Cemetery is a film made with French money by a Spanish director that drifts into territory commonly occupied by the work of Thailand's Apichatpong Weerasethakul before emerging, after a dark, mystical night, into a place all its own. No wonder it should strike us as so unmoored: even the synopsis currently being offered for it at its temporary home of MUBI UK floats the idea it may finally all be a dream. The curveball that synopsis throws is the suggestion Cemetery is all an elephant's dream. Slow cinema by definition, Carlos Casas's film follows a pachyderm - the last on the planet, according to an opening text - as he mournfully plods into a Sri Lankan jungle, pursued by poachers in search of the fabled elephants' graveyard. Of course, this narrative is but flimsy construction, literally mere pretext: the film provided Casas with the opportunity to get out in the wilds, call up an elephant handler, and shoot as much up-close coverage as one could of his magnificent charge, perhaps from the viewpoint there really aren't all that many elephants left for anyone, poacher or director, to shoot. There's barely a square inch of hide that isn't dwelled upon during Cemetery's first act. Elephant legs! Elephant jowls! The folds of a trunk! Folks used to pay a pretty premium at touring carnivals to witness such rare beasts in the flesh; something of that awe is visible in Casas's line of approach, but - this being a capital-A Artfilm - I was also reminded of the way Douglas Gordon obsessively trained his cameras on Zinedine Zidane for the ninety minutes of Zidane: a 21st Century Portrait. This lumbering subject doesn't have anything like Zidane's turn of pace, granted, but that only affords Casas more time to set his cameras running - as does the elephant's tendency to lie down in a river, or stop to grab his lunch from an overhanging tree.

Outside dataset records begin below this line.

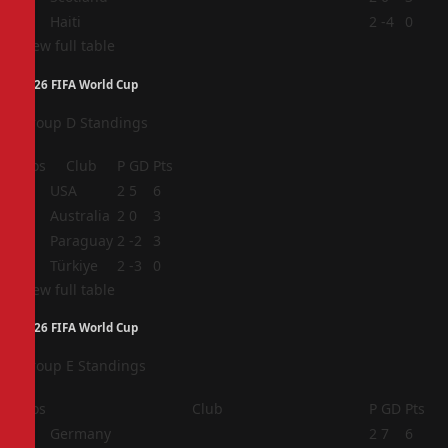
4
Haiti
2
-4
0
View full table
2026 FIFA World Cup
Group D Standings
Pos
Club
P
GD
Pts
1
USA
2
5
6
2
Australia
2
0
3
3
Paraguay
2
-2
3
4
Türkiye
2
-3
0
View full table
2026 FIFA World Cup
Group E Standings
Pos
Club
P
GD
Pts
1
Germany
2
7
6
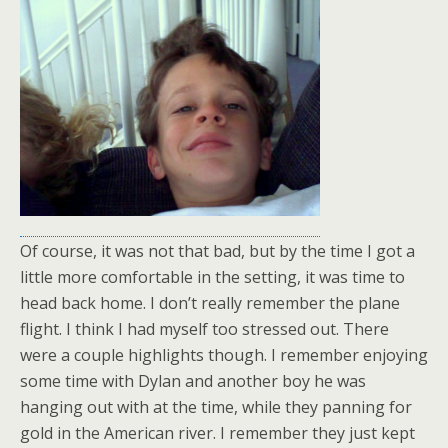
Of course, it was not that bad, but by the time I got a
little more comfortable in the setting, it was time to
head back home. I don’t really remember the plane
flight. I think I had myself too stressed out. There
were a couple highlights though. I remember enjoying
some time with Dylan and another boy he was
hanging out with at the time, while they panning for
gold in the American river. I remember they just kept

If he doesn't take easy direction, does Jumbo hold our gaze for 85 minutes? While the all-singing troop led by Colonel Hathi in Disney's The Jungle Book shall forever remain my favourite screen elephants, the old warrior Casas looks towards displays some charisma: with his sleepy eyes, leathery skin and heavy tread, he's not unlike Robert Mitchum in his 70s dotage. (You probably wouldn't want to cross either of them, just to be on the safe side.) There's a tremendous sequence where the handler attempts to wash behind the elephant's ears, like a mother with a recalcitrant child - a process that in this instance involves folding the creature's flapping great lugholes back over half of its face. This is but several rituals we're made privy to en route to the film's ultimate destination, some of which (washing, shaving, food preparation) prove more explicable than others (a burning of documents). Casas also stokes the tension of those poachers closing in, albeit at a guarded distance, studying droppings, looking for evidence of trampling. Their plodding is less compelling than that of our tusked hero, because the movies have shown us men schlepping through woods a thousand times over. Their progress does, however, add to the sense we're watching a thriller in slow motion, which I think accounts for the film's genuine dreamlike quality. Brace yourself for a twenty-minute sequence towards the end shot in near-complete darkness, apparently with a camera strapped to the elephant's back. Yet the pockets of tranquility Casas carries us into are the real deal: see the man kneeling in prayer by the side of a lake as night falls, with no other signs of life around save the insects heard in the trees. Look up - as this camera does from time to time - and you can still see the stars; there are long, oddly fascinating stretches of Cemetery where we seem miles away from civilisation, the Coronavirus, and anything else currently playing.

Cemetery is now streaming via MUBI UK.